### THE DATA
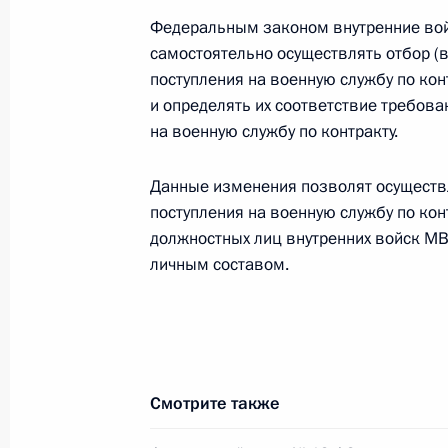
Федеральным законом внутренние во
Подписан закон о ратификации Со
самостоятельно осуществлять отбор (в
контроля на внешней границе Там
поступления на военную службу по кон
и определять их соответствие требов
4 марта 2013 года, 18:30
на военную службу по контракту.
Данные изменения позволят осуществ
Внесены изменения в законы о вну
поступления на военную службу по кон
обязанности и военной службе
должностных лиц внутренних войск МВ
4 марта 2013 года, 18:25
личным составом.
Внесены изменения в законодател
на мировых судей
Смотрите также
4 марта 2013 года, 18:20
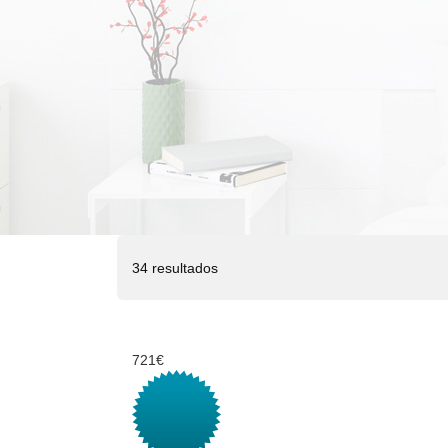
34 resultados
721€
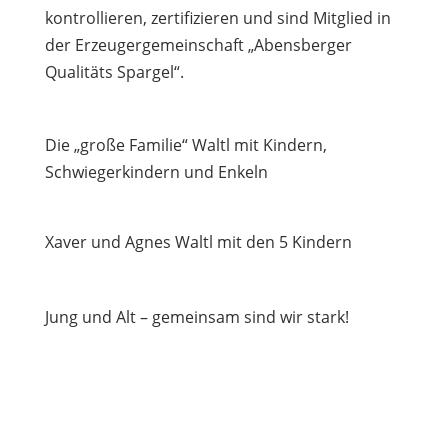
kontrollieren, zertifizieren und sind Mitglied in
der Erzeugergemeinschaft „Abensberger
Qualitäts Spargel“.
Die „große Familie“ Waltl mit Kindern,
Schwiegerkindern und Enkeln
Xaver und Agnes Waltl mit den 5 Kindern
Jung und Alt – gemeinsam sind wir stark!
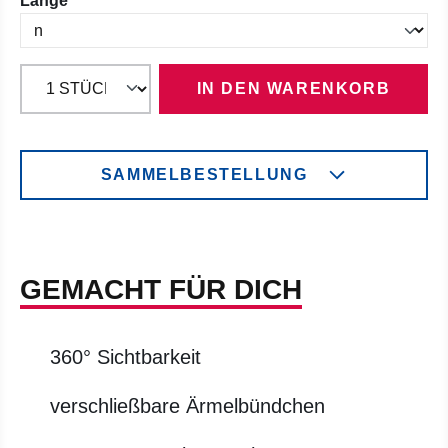
Länge
IN DEN WARENKORB
SAMMELBESTELLUNG
GEMACHT FÜR DICH
360° Sichtbarkeit
verschließbare Ärmelbündchen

### YOUR INSTRUCTIONS
Wherever the string "года" appears in the listing above, show the whole line.

### EXERCISE RESPONSE
4 марта 2013 года, 18:30
4 марта 2013 года, 18:25
4 марта 2013 года, 18:20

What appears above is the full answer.